=== GIVEN DATA ===

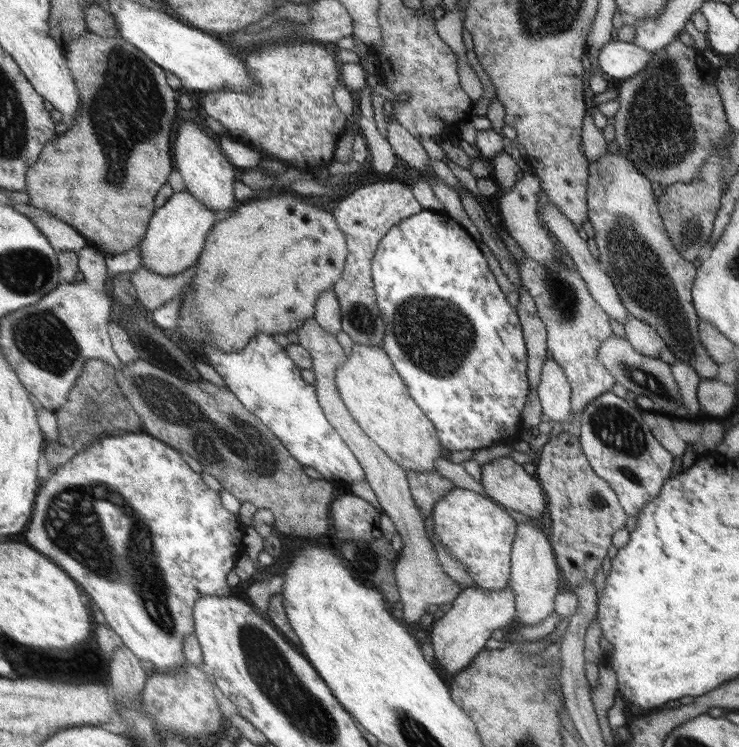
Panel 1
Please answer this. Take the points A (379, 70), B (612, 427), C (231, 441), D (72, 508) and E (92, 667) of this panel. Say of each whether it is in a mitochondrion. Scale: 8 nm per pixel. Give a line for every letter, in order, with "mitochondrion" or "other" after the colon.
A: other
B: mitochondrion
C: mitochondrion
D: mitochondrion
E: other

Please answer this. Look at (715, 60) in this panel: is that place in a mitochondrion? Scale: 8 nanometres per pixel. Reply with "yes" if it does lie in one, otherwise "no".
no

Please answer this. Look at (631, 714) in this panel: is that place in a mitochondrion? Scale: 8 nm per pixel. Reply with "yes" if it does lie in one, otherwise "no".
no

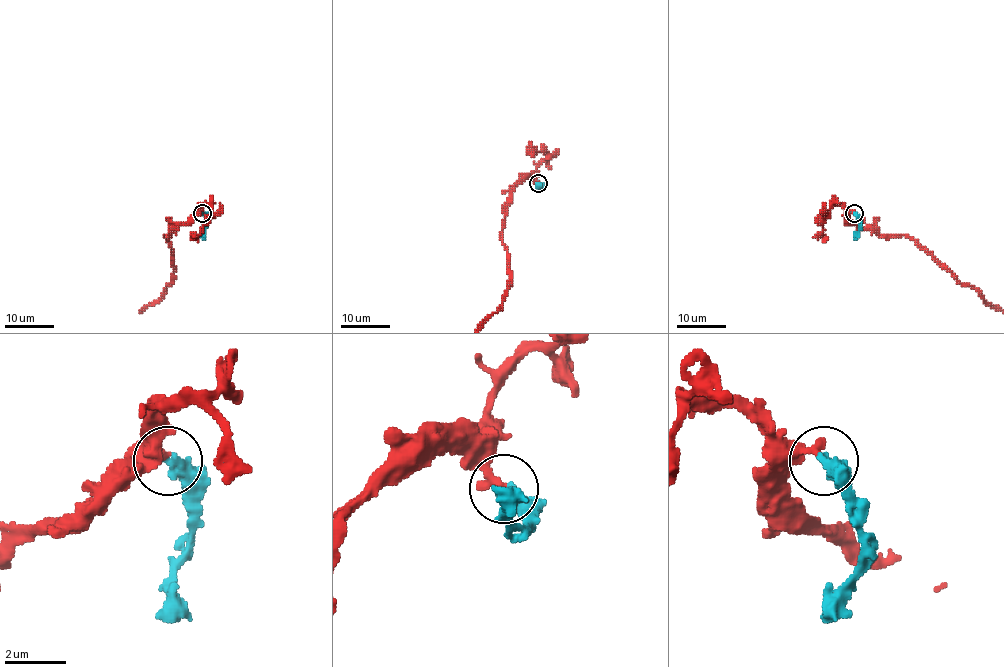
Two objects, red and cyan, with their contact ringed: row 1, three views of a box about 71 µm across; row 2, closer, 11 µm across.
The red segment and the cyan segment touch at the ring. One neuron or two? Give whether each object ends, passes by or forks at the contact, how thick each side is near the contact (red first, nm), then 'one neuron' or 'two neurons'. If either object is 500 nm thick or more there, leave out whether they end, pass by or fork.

===

* DIRECTIONS: What belongs in the answer is the line with "Two objects, red" plus every later line of the listing, copied word for word and nothing besides.

* TASK SOLUTION:
Two objects, red and cyan, with their contact ringed: row 1, three views of a box about 71 µm across; row 2, closer, 11 µm across.
The red segment and the cyan segment touch at the ring. One neuron or two? Give whether each object ends, passes by or forks at the contact, how thick each side is near the contact (red first, nm), then 'one neuron' or 'two neurons'. If either object is 500 nm thick or more there, leave out whether they end, pass by or fork.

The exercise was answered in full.